Thank you for the insight Matt!
I agree with the points raised in this excellent post. Costar has figured out that if enough brokers, appraisers, credit analysts, investors, etc. are either unwilling or unable to maintain a proprietary database, the rewards for doing it are highly lucrative. I think that needs to be frankly mentioned and as you suggest Rod, reflected upon. I also think another pitfall of not keeping a proprietary database is in the appraisal sector. I am alarmed by the chronically high number of appraisals on first and second tier properties especially by big name/high fee firms that are 90-100% based on third party market data! Is that really appraising or is it just merely producing clerical level work product that ignores local factors and nuances. Lastly, your reference to Bob Knakal highly resonated with me. If you know or know of Bob’s achievements you’ll agree he’s a CRE Hall of Famer with the track record to back it up. Again great post Rod and thanks for the excellent observations.
I do think there is some reconciling to do with the FTC’s conditions and how LoopNet was manhandled anyway. And I have found brokers retain control by leaving pricing and rent as “negotiable” or “call” (right or wrong).

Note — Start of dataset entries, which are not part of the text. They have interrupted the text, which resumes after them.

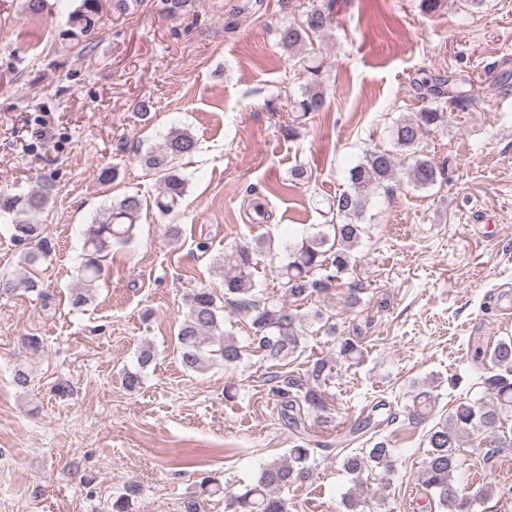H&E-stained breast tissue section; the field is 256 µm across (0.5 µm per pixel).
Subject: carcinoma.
Here are the masks:
<instances>
[{
    "instance_id": "cac0c4a2",
    "label": "carcinoma",
    "mask_w": 512,
    "mask_h": 512,
    "mask_svg": "<svg viewBox=\"0 0 512 512\" xmlns=\"http://www.w3.org/2000/svg\"><path fill=\"white\" fill-rule=\"evenodd\" d=\"M78 5L69 13L68 28L63 36L73 41L93 39L98 35L100 22L108 0H77ZM289 12H300V20L290 21L279 31L277 45L294 58L302 53L307 41L324 34L332 23L334 0L327 4H305V0H279ZM308 81L301 97L291 105V124L288 135L300 134V126L309 115L323 112L327 101L323 92V63L309 59L303 65ZM470 81L462 78H437L428 92L433 104L396 122L392 138L396 147L407 152L399 158L391 150H371L350 170V191L336 197V216L345 218L332 225L334 235L319 233L307 237L288 253V263L280 267L285 279L288 299L297 302L329 290L343 281L353 270L351 251L358 245L363 227L353 222L359 217L372 196L394 194L401 185V176L416 189L433 187L443 170L420 154L418 146L423 136L446 122L447 110L441 106L447 100L464 108L473 102ZM196 148L194 136L186 129L173 128L163 141L143 153H137V162L160 185L154 206L162 215L172 213L184 196L186 180L178 168V160L190 155ZM53 186L45 183L28 194H11L0 190V216L9 219L12 240L21 247V260L27 276L21 279L0 276V298H10L19 289L35 291L39 286V267L49 256L51 246L42 237V225L35 217L43 212L52 199ZM144 208L142 199L128 195L103 206L94 215L84 231V261L79 268V286L72 292V304L81 307L89 303L96 282L100 278L101 258L112 247L129 244ZM264 243L251 247L239 245L228 257L229 271L224 275V304L243 311L249 318L252 352L264 359L277 360L294 352L303 336L302 315L280 303H269L255 292L253 255ZM217 295L200 288L188 297V312L179 324L176 335V353L183 369L190 373H203L215 366L237 365L244 349L224 330L219 315ZM339 359L360 362L363 351L348 337L339 341ZM153 348L144 346L138 354L139 370L123 375L124 387L134 391L142 383L141 369L154 360ZM491 367L483 379L484 396L473 404H461L454 412L436 423L427 435L428 451L417 475L429 506L448 507L453 512H474L476 498L460 487L455 473L461 466L459 448L462 438L473 430L492 434L498 448L512 447V428L505 431L506 422L512 420V339L496 343L490 355ZM335 361L319 359L303 373L285 372L274 377L271 395L280 407V419L293 435V446L288 460H273L260 470L256 481L240 492L225 493L226 512H288V502L279 490L296 482L306 481L311 473L308 422H317L330 410V396L323 390L332 378ZM436 396L429 388L418 391L413 400L409 420L418 423L430 417ZM381 404L370 408L360 420L336 439V458L343 468L360 478L369 464L382 468L379 495H385L393 471V452L382 426L392 420L381 419L377 411ZM364 441L368 447L355 452L349 449L354 442ZM141 489L129 484L122 494L112 498L111 512H139Z\"/></svg>"
}]
</instances>
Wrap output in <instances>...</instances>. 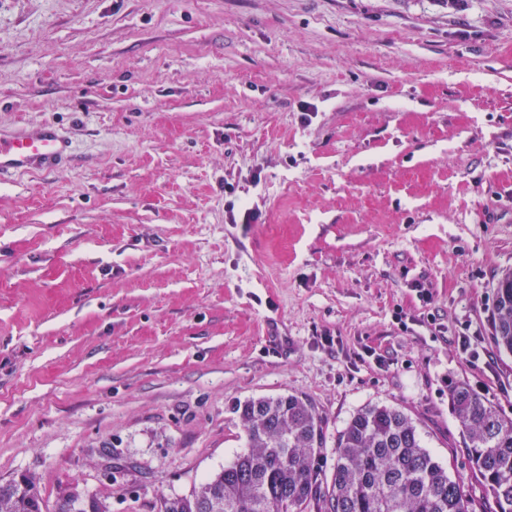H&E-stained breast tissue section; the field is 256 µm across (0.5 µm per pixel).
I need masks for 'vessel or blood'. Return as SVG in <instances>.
I'll use <instances>...</instances> for the list:
<instances>
[{"label":"vessel or blood","instance_id":"b4317fda","mask_svg":"<svg viewBox=\"0 0 512 512\" xmlns=\"http://www.w3.org/2000/svg\"><path fill=\"white\" fill-rule=\"evenodd\" d=\"M75 157L71 136L55 122L0 131V184L26 174L54 173Z\"/></svg>","mask_w":512,"mask_h":512}]
</instances>
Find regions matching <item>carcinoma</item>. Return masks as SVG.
<instances>
[{"label":"carcinoma","instance_id":"carcinoma-1","mask_svg":"<svg viewBox=\"0 0 512 512\" xmlns=\"http://www.w3.org/2000/svg\"><path fill=\"white\" fill-rule=\"evenodd\" d=\"M492 339L512 354V270L493 286ZM464 448L492 501L512 512V418L462 382L448 384ZM248 451L188 496L164 498L158 512H476L460 479L425 447L416 422L392 405L358 410L336 435V463L320 477L326 447L318 407L297 394L259 397L236 406ZM0 512H109L106 500L77 490L55 501L21 476L0 483Z\"/></svg>","mask_w":512,"mask_h":512}]
</instances>
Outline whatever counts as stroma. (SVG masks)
Here are the masks:
<instances>
[{
  "instance_id": "stroma-1",
  "label": "stroma",
  "mask_w": 512,
  "mask_h": 512,
  "mask_svg": "<svg viewBox=\"0 0 512 512\" xmlns=\"http://www.w3.org/2000/svg\"><path fill=\"white\" fill-rule=\"evenodd\" d=\"M45 120L78 160L0 185V481L157 512L295 393L323 469L394 405L481 495L448 382L512 415V0H0V126ZM492 339L500 353L512 354V270L503 272L493 286Z\"/></svg>"
}]
</instances>
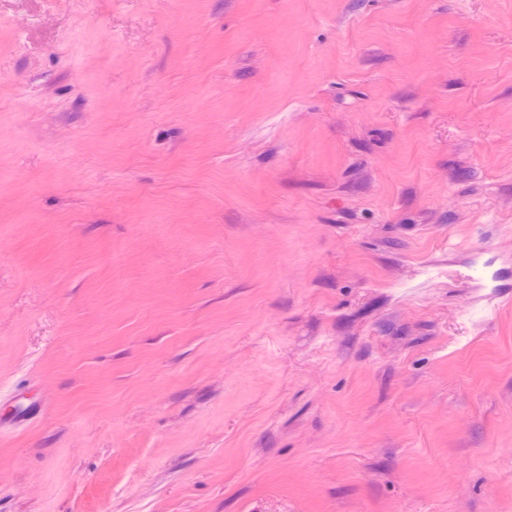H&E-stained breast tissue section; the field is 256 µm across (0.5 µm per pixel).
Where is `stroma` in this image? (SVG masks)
Wrapping results in <instances>:
<instances>
[{
  "instance_id": "obj_1",
  "label": "stroma",
  "mask_w": 512,
  "mask_h": 512,
  "mask_svg": "<svg viewBox=\"0 0 512 512\" xmlns=\"http://www.w3.org/2000/svg\"><path fill=\"white\" fill-rule=\"evenodd\" d=\"M0 512H512V0H0Z\"/></svg>"
}]
</instances>
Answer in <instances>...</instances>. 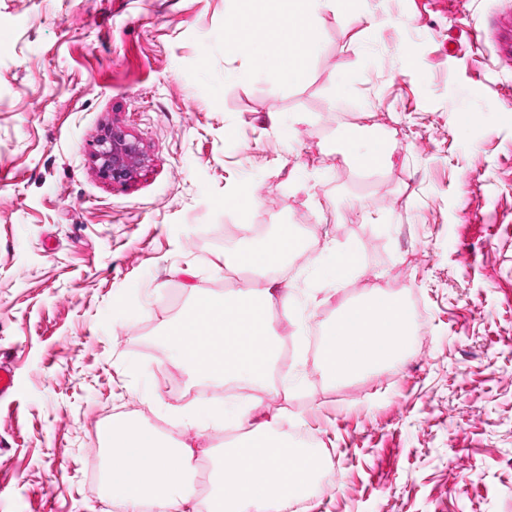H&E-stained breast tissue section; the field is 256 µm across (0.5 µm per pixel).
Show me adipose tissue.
Wrapping results in <instances>:
<instances>
[{
	"mask_svg": "<svg viewBox=\"0 0 512 512\" xmlns=\"http://www.w3.org/2000/svg\"><path fill=\"white\" fill-rule=\"evenodd\" d=\"M346 13V0H237L224 47L238 52L257 46L270 52L288 43V61L275 71L279 81L305 80L308 64L320 48L317 19L322 11ZM300 241L292 225H281L266 241L225 253L226 266L269 270L296 252ZM290 295L269 288L195 293L191 306L169 322L160 339L175 362L202 379L227 383L245 380L256 393L245 418L251 419L270 386L278 357L279 327L275 306L291 309ZM410 329L403 302L384 294L348 306L326 327L317 367L329 380L357 375L398 359ZM294 465L281 470L283 454ZM196 452L188 443L170 446L158 431L133 420L112 425V452L106 465L107 491L121 512H284L287 504L307 498L321 466L319 458L292 448L274 423L251 429L208 462L210 495L199 500L195 486ZM265 467H257V459Z\"/></svg>",
	"mask_w": 512,
	"mask_h": 512,
	"instance_id": "1",
	"label": "adipose tissue"
}]
</instances>
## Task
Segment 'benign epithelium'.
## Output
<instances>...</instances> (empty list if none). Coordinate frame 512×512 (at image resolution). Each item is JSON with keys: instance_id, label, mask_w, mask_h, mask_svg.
<instances>
[{"instance_id": "benign-epithelium-1", "label": "benign epithelium", "mask_w": 512, "mask_h": 512, "mask_svg": "<svg viewBox=\"0 0 512 512\" xmlns=\"http://www.w3.org/2000/svg\"><path fill=\"white\" fill-rule=\"evenodd\" d=\"M92 161L98 174L114 183H127L147 163V152L134 136L118 126L103 128L94 144Z\"/></svg>"}]
</instances>
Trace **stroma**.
Instances as JSON below:
<instances>
[{
    "label": "stroma",
    "instance_id": "obj_1",
    "mask_svg": "<svg viewBox=\"0 0 512 512\" xmlns=\"http://www.w3.org/2000/svg\"><path fill=\"white\" fill-rule=\"evenodd\" d=\"M235 7L0 0V512H119L87 469L117 420L223 448L210 416L240 403L157 336L195 291L234 290L225 250L283 224L301 252L253 280L311 327L383 291L419 308L399 362L333 382L308 351L274 375L258 417L333 451L332 483L285 512H512V0L323 11L293 85L226 52ZM109 124L149 156L124 185L91 160ZM347 133L390 164L344 161ZM330 240L362 255L336 288Z\"/></svg>",
    "mask_w": 512,
    "mask_h": 512
}]
</instances>
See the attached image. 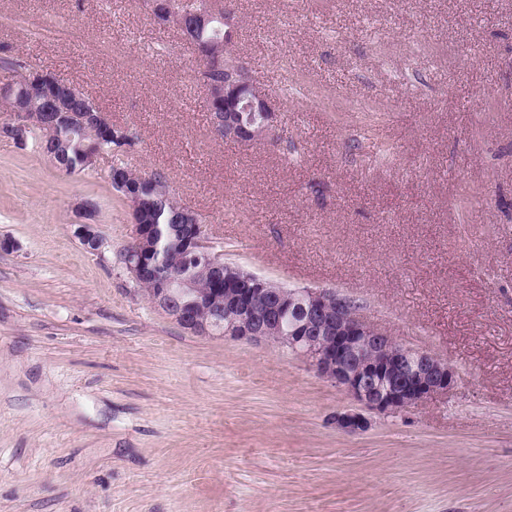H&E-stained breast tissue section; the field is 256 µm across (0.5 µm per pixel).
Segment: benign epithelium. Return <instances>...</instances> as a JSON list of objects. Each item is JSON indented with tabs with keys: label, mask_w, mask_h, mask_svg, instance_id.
<instances>
[{
	"label": "benign epithelium",
	"mask_w": 512,
	"mask_h": 512,
	"mask_svg": "<svg viewBox=\"0 0 512 512\" xmlns=\"http://www.w3.org/2000/svg\"><path fill=\"white\" fill-rule=\"evenodd\" d=\"M205 103L224 100V111L214 113L213 129L224 138L249 145L259 140L278 137V115L268 95L260 90L246 65L239 62L228 71L224 84L204 85ZM82 95V89L69 84V94L46 103L42 112L28 108L13 113L12 122L0 127L9 136L25 124L66 125L94 136L112 121L105 113L78 112L71 98ZM258 112L260 123L254 127L244 123L239 113ZM112 186L125 194L134 222L132 248L123 263L132 281L139 285L147 280L154 288L153 304L186 329L199 334L212 333L216 322L198 319L193 309L201 307L208 297L193 288L189 269L195 263H206L224 276L230 263L212 250L209 225L199 223L197 213L185 209L182 223L176 226L171 240L179 265L159 273L165 257L156 238V226L141 224L142 199L134 186L122 177H112ZM75 237L86 248L98 251L103 241L95 224H77ZM238 293L224 300L221 315L232 326L227 332L236 339L285 346L302 355L323 378L334 383L356 403V407L336 414V428L347 434H360L369 426L365 413L383 415L407 412L433 399L448 397L457 386L458 373L447 361L425 350H414L396 343L383 329L370 325L363 314L351 308L349 297L329 288H297L288 301L272 303L264 298L261 278L253 273H239ZM302 310L303 323L294 336H274L280 325L279 312L284 307Z\"/></svg>",
	"instance_id": "7a95c632"
}]
</instances>
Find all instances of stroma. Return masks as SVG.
I'll use <instances>...</instances> for the list:
<instances>
[{
    "instance_id": "35a3bbf8",
    "label": "stroma",
    "mask_w": 512,
    "mask_h": 512,
    "mask_svg": "<svg viewBox=\"0 0 512 512\" xmlns=\"http://www.w3.org/2000/svg\"><path fill=\"white\" fill-rule=\"evenodd\" d=\"M216 2L277 140L214 136L192 46L145 0H0V57L136 128L128 162L225 261L358 299L458 387L337 430L352 402L304 358L138 290L103 169L0 137V512H512V0Z\"/></svg>"
}]
</instances>
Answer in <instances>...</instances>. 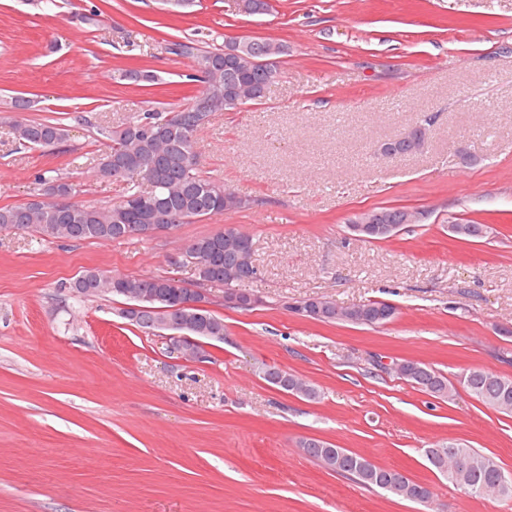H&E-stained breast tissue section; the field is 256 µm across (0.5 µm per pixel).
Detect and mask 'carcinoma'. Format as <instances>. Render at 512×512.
<instances>
[{"label":"carcinoma","mask_w":512,"mask_h":512,"mask_svg":"<svg viewBox=\"0 0 512 512\" xmlns=\"http://www.w3.org/2000/svg\"><path fill=\"white\" fill-rule=\"evenodd\" d=\"M284 53L281 44L261 41L259 50L240 49L227 56L224 47L194 48L197 80L202 89L197 97L210 102L202 112H145L117 126L100 128L110 145L97 159L94 176L102 180L120 177L129 184L124 198L112 205L87 206L72 202L60 207L50 201L57 192L75 193L69 181L41 174L39 199L23 205L0 207V231L33 232L43 239L65 241H111L128 239L150 224L173 226L190 224L232 212L249 205V201L224 188V185L199 171L196 135L214 112H229L255 103L264 96L268 65L262 60L275 59ZM30 107L20 98L11 103L0 120L8 125L22 146L50 148L66 140L68 129L59 123L37 122L15 116ZM450 231L463 240L480 239L487 234L483 224H452ZM182 265L193 270L195 286L215 284L221 288L257 278L254 252L242 253L237 243L224 231L195 237L183 244ZM80 297L112 295L146 306L142 310H121L123 318L142 329L161 319L160 308L189 288L171 276H115L100 270H87L71 285ZM363 311L336 313V302L301 300L290 306L294 312L322 322L352 318L361 325L382 326L397 308L384 301L361 305ZM171 317L186 326L193 336L207 339L224 335V320L205 307L184 309ZM270 385L297 397L315 401L318 389L305 379L275 366L262 371ZM400 377L433 397L452 400L455 385L430 365L416 360L401 361ZM460 384L477 401L500 413L512 414V377L496 374L481 367L469 369ZM303 452L319 460L328 470L339 472L366 488H380L397 497L419 504L431 498L430 490L406 473L378 466L366 457L318 439H304ZM429 464L448 482L475 497H493L512 501V477L491 457L458 441L438 448L425 449Z\"/></svg>","instance_id":"cac0c4a2"}]
</instances>
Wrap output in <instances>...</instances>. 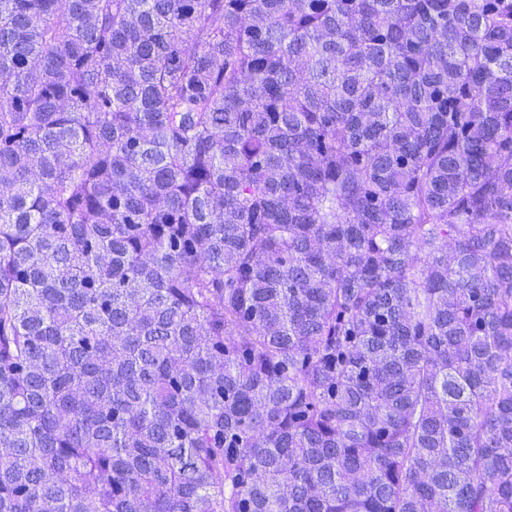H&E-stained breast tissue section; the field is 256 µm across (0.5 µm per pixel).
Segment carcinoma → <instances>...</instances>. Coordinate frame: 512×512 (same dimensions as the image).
<instances>
[{"label": "carcinoma", "mask_w": 512, "mask_h": 512, "mask_svg": "<svg viewBox=\"0 0 512 512\" xmlns=\"http://www.w3.org/2000/svg\"><path fill=\"white\" fill-rule=\"evenodd\" d=\"M0 512H512V0H0Z\"/></svg>", "instance_id": "cac0c4a2"}]
</instances>
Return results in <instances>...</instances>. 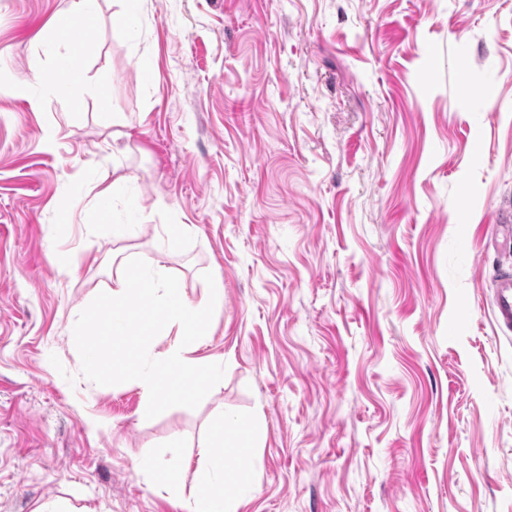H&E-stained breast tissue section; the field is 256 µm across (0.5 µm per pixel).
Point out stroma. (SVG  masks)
Returning <instances> with one entry per match:
<instances>
[{
	"label": "stroma",
	"mask_w": 512,
	"mask_h": 512,
	"mask_svg": "<svg viewBox=\"0 0 512 512\" xmlns=\"http://www.w3.org/2000/svg\"><path fill=\"white\" fill-rule=\"evenodd\" d=\"M67 6L0 0V512H186L194 469L138 463L197 459L219 404L263 427L238 512H512V0H141L132 34L100 0L59 95ZM133 257L221 278L196 409L80 373ZM494 312L501 330L512 332V277L505 274L495 280ZM138 465L141 470L147 472L151 476L156 492H169L173 489V468L169 464H159L154 457H144L139 461Z\"/></svg>",
	"instance_id": "stroma-1"
}]
</instances>
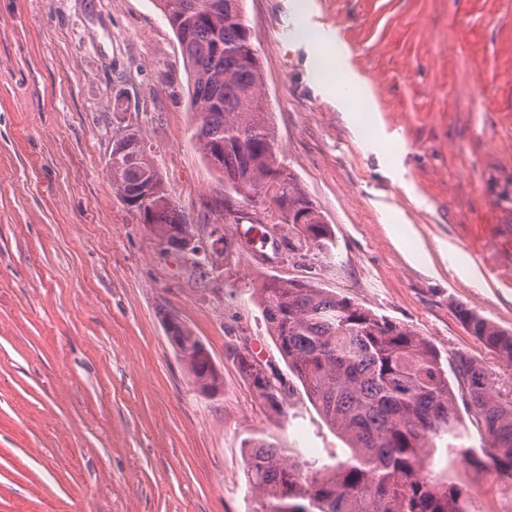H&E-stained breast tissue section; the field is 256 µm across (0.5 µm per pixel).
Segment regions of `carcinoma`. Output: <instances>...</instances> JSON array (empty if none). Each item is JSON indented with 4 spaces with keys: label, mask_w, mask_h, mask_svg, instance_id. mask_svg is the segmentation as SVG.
<instances>
[{
    "label": "carcinoma",
    "mask_w": 512,
    "mask_h": 512,
    "mask_svg": "<svg viewBox=\"0 0 512 512\" xmlns=\"http://www.w3.org/2000/svg\"><path fill=\"white\" fill-rule=\"evenodd\" d=\"M173 29L189 71V99L198 122L192 138L224 190L248 205L274 211L279 243L320 260L336 241L299 181L277 164L280 146L263 101L260 63L242 16V0H156ZM112 187L144 211L161 243L175 250L194 233L164 187L143 138L130 132L114 141ZM243 217L226 208L229 259L233 225ZM268 331L326 423L350 448L333 468L319 459L292 462L275 442L245 439V477L255 493L253 512H467L466 493L434 477L429 459L437 442L450 455L473 458L457 443V398L483 434L480 454L512 481V388L470 355L452 357V388L441 355L417 332L377 316L349 298L307 279L271 276L255 289ZM468 332L512 365V332L468 309L458 311ZM172 341L194 382L217 387L209 351L184 324ZM263 404L286 408L289 390L259 363L230 351ZM460 394H455V391Z\"/></svg>",
    "instance_id": "obj_1"
}]
</instances>
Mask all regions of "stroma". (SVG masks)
<instances>
[{"mask_svg":"<svg viewBox=\"0 0 512 512\" xmlns=\"http://www.w3.org/2000/svg\"><path fill=\"white\" fill-rule=\"evenodd\" d=\"M279 160L336 236L334 257L259 264L237 247L199 275L112 188L113 142L137 131L196 241L224 223V181L191 137L189 77L153 0H0V512H252L242 442L290 459H345V442L291 375L253 293L310 278L472 355L512 367L461 323L512 330V0H244ZM344 43L373 98L375 149L333 97ZM177 315L222 388L176 356ZM237 348L291 391L284 413L249 387ZM434 473L469 512H512L493 469L437 450Z\"/></svg>","mask_w":512,"mask_h":512,"instance_id":"stroma-1","label":"stroma"}]
</instances>
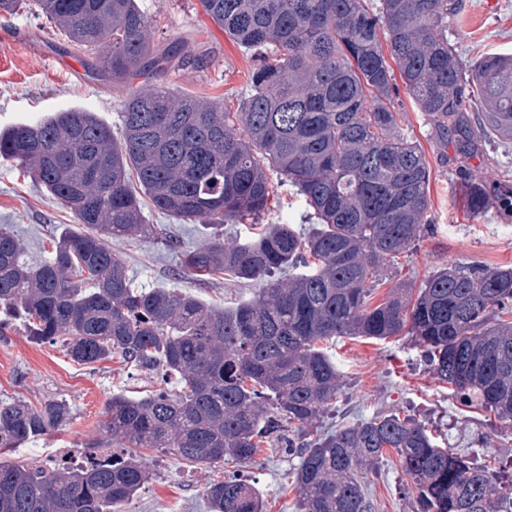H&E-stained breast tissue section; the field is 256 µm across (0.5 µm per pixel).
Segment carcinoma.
<instances>
[{"label": "carcinoma", "mask_w": 512, "mask_h": 512, "mask_svg": "<svg viewBox=\"0 0 512 512\" xmlns=\"http://www.w3.org/2000/svg\"><path fill=\"white\" fill-rule=\"evenodd\" d=\"M201 11L256 62L239 111L155 86L121 104L122 135L81 108L0 130V158L17 163L82 226L51 236L49 257L24 261L0 228V339L20 325L35 344H61L85 365L117 354L173 379L105 406L101 439L115 448L90 467L0 459V512H114L151 479L140 449L211 465L250 462L260 444L299 459V512H374L359 473L396 451L417 512H512L469 455L437 446L424 425L393 413L342 426L313 443L304 428L336 402L340 375L319 343L342 336L410 335L428 370L468 403L512 424V267L451 264L418 288L372 307L386 260L427 230L430 178L418 146L390 108L395 77L466 156L487 138L512 139V55L466 64L448 43L459 0H198ZM39 15L92 57L98 80L197 68L202 58L154 49L138 0H33ZM478 125L463 121L471 105ZM303 197L315 228L262 224L266 169ZM135 171L141 192L132 190ZM180 221L207 220V237L181 252L183 273L258 284L234 309L187 293L133 285L114 239L176 249L148 224L142 197ZM466 207L491 198L512 217V188L466 185ZM262 225L245 241L224 225ZM72 410L0 400V455L59 430ZM210 512H263L259 492L235 478L210 481Z\"/></svg>", "instance_id": "obj_1"}]
</instances>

Interesting post- especially relevant if you are in a tertiary market. We resisted Co-Star for some of the same reasons posted but came around after they started covering our market better. We monitor Co-Stars data and make sure it is correct and like the reports we can get back. Worth the dough- still not convinced but we are sticking with it for now. But it certainly does not replace boots on the ground knowledge of the local market and the deals reported by Co-Star and thankfully the brokerages that reach into our area from nearby secondary and major markets.
Great insight Bill. Thank you for sharing.
I opposed the Loopnet CoStar merger from the beginning as being monopolistic. Xceligent was supposed to come in and be their competition. If you can’t get into a large market like the Bay Area five years later, something is not going right with Xceligent. So it is monopolistic and way to expensive to buy CoStar for a small brokerage. CoStar doesn’t verify or keep accurate records on every Loopnet listing. There is supposed to be a data bridge between CoStar and Loopnet, further reducing competition in markets that Xceligent is not in. I hope Xceligent beats the lawsuit!
If CoStar would not punish you for being a small firm or individual many more would use them. It is frustrating to pay a premium against the bigger houses for the same data. I’m cheering for Xceligent.
As an add-on, if I can’t use Loopnet’s pictures, why are they using mine? Terms of conditions I know, whose favor does that work in? I wonder if my pictures are in CoStar?
Rod, excellent post. I had a couple of thoughts
First the CRE information industry is bigger than most people think. I recently completed a research project and located 42 firms serving the CRE industry. CoStar is the biggest, and in my opinion the best. They do research the old fashion way. They drive the roads.
Secondly, in was taught, and believe, that the CRE brokerage business to made up of two equally important parts: Information + Relationship.
Information without relationships is worthless. And relationships without information is also worthless. Successful brokers know how to manage both.
Bob Knakal business model is an excellent fit for multi-family investment market in New York. He assigned each broker to a specific geographical submarket, where they worked, becoming current and historical information expert, and simultaneously they create personal relationship with property owners and buyer within each submarket. Bingo!
I misspoke, there are 55 CRE information suppliers.